Records provided →

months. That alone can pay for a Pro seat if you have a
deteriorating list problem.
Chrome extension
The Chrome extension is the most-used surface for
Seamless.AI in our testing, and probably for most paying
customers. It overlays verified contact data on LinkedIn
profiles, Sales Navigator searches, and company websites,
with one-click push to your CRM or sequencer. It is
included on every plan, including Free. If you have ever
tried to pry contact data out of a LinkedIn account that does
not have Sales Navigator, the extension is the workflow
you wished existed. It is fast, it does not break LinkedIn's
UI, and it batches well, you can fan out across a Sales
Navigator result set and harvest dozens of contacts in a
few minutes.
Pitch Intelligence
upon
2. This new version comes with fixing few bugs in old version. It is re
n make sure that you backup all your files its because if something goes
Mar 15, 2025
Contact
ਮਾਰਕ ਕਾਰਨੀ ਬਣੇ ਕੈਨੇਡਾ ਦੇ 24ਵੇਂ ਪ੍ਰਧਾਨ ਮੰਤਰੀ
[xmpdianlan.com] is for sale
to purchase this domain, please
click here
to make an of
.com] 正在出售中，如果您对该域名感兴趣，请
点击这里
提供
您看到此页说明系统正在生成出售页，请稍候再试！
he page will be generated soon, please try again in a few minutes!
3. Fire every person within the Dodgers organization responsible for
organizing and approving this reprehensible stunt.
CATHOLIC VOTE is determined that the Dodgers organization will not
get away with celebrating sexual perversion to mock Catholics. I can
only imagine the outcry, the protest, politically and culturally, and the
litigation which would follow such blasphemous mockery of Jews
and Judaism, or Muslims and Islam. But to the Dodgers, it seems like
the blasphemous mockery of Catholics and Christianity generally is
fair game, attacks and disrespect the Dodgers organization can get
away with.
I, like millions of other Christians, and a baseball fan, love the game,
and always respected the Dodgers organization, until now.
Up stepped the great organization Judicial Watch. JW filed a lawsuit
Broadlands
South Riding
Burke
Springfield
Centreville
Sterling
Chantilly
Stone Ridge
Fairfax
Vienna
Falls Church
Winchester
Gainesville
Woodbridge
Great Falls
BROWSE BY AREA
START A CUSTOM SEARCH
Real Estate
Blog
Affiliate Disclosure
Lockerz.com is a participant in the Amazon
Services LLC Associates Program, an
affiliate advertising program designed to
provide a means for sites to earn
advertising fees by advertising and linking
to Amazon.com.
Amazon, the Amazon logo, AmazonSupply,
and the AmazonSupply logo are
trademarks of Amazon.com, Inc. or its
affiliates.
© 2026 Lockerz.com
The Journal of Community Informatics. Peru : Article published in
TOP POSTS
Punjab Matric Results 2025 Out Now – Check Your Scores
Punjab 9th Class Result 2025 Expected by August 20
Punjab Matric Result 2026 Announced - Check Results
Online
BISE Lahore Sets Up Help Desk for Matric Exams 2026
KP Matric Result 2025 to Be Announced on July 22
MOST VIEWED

Task →
Among the records above, a stretch begins at the line containing "advertising fees by advertising and linking" and ends at the line containing "The Journal of". Restate that stretch word for word, and nothing else.

Answer section →
advertising fees by advertising and linking
to Amazon.com.
Amazon, the Amazon logo, AmazonSupply,
and the AmazonSupply logo are
trademarks of Amazon.com, Inc. or its
affiliates.
© 2026 Lockerz.com
The Journal of Community Informatics. Peru : Article published in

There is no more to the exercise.